*RESULULLAH Efendimiz ismet sıfatıyla sıfatlı mâsum bir Peygamberdir (Salat ve selam olsun ona).
*Efendimiz kendi re’y ve hevasıyla konuşmamıştır. Vahiy ve ilhamla konuşmuştur. Kur’anın ilahî vahiy olması gibi, mütevatir ve sahih hadisler de bir tür vahiydir. Sünneti ya büsbütün, ya kısmen inkar ve tahfif eden (hafife alan) reformcular ve modernistler yanlış yoldadır.
*Efendimizin sahabelerinin tamamı muhterem kimselerdir. Biz Ehl-i Sünnet Müslümanları onları sever ve sayarız, kendileri için Allah onlardan razı olsun deriz.
*Bundan 1400 yıl evvel büyük fitneler zuhur etmiş ve Ashabın bir kısmı birbiriyle çarpışmıştı. O zaman dökülen kanlara biz bu zamanda dillerimizi ve kalemlerimizi bulaştırmayız. Bu ihtilafların hükmünü Rûz-i Ceza’da kurulacak Mahkeme-i Kübra’da Ahkemülhakimiyn olan Rabbimiz Allahü Teala hazretlerine bırakırız.
*Efendimizin Ehl-i Beytini sevmek farzdır. Onları çok sever ve sayarız.
*Hulefa-i Râşidîn, Aşere-i Mübeşşere, Ashab-ı Bedr ve diğer ileri gelen Ashaba çok hürmet ederiz.
*Hz Osman Zinnureyn Efendimiz mazlumen (zulme uğramış olarak) şehid edilmiştir.
*Hz. Ömer efendimiz, Hz. Ali efendimiz kızıyla evliydi, onun damadı idi.
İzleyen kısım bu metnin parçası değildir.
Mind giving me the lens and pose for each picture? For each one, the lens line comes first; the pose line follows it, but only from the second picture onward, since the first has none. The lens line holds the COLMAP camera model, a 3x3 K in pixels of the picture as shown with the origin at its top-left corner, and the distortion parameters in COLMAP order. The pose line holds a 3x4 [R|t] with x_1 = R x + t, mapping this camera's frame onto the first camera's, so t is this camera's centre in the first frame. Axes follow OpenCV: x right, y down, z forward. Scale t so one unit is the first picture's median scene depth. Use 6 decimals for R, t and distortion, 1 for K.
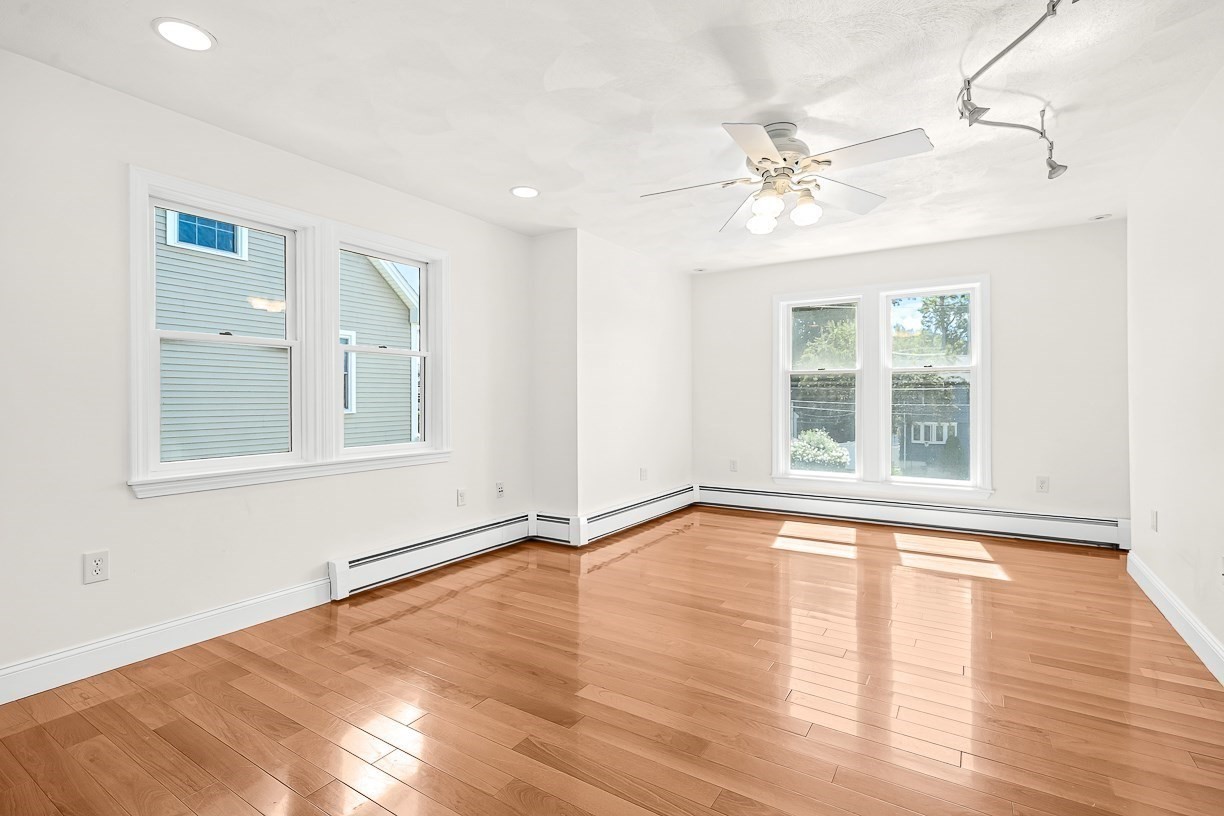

*Üç veya dört kişiyi sahabe olarak kabul eden, diğerlerini kâfir, müşrik, münafık ve mürted kabul eden bozuk fırkadan berîyiz (uzağız).
*Hz. Ali efendimizi, kendisiyle savaşanlardan yüksek görürüz.
*Biz Sünnîler dinî konularda Müslümanlara taqiyye ve kitman yapmayız; taqiyye ve kitmanı aldatma ve kötü görürüz.
*Türkiyeye dışarıdan iki bozuk mezhep tarafından gönderilen petro-dolarlar büyük ve korkunç fitneye sebep olmaktadır.
*Sünnîler ve Şiîler sadece ilmî tartışma yapmalıdır. Bunu da ulema ve fukaha yapabilir.
*Şiîlik ve Sünnîlik tartışmalarında şahıs ismi verilmemelidir, tenkitler anonim yapılmalıdır.
*Çoğunluğunun Şiî olduğu komşu bir ülkede yaşayan 20 milyon Sünnî ağır baskılar altındadır.
*Pakistanda Sünnîler ve Şiîler arasında vahim hadiseler cereyan etmekte, kan dökülmektedir. Cenab-ı Hak Türkiyeyi böyle üzücü ve acı mezhep kavgalarından korusun.
*Dışarıdan gelen petro-dolarlarla İslama hizmet edilemez. İslamın paralı kiralık veya satılık askerlere ihtiyacı yoktur.
*Şiî olsun Sünnî olsun hiçbir şahsın dinî hizmetleri bahane edip kendisi için para toplamaya hakkı yoktur.
*Halkı uyarma, aydınlatma, bilgilendirme, şuurlandırma hizmetleri muhlisen lillah (Allah için ihlasla) yapılmalıdır; para, nefsaniyet, riyaset, şöhret, itibar için yapılmamalıdır.
*Türkiyenin Sünnî kökenli halkını Şiîleştirme faaliyetleri durdurulmalıdır.
*Sünnî Osmanlı devleti ile Şiî İran asırlar boyunca savaşmışlar ve seller gibi kan akmıştır. Allah bizi yeni bir Türkiye-İran savaşı beyinsizliğinden korusun.
Efendimize salat ve selam ederiz, Ashabını ve Ehl-i beytini hayırla anarız. Birlik rahmettir, tefrika azaptır.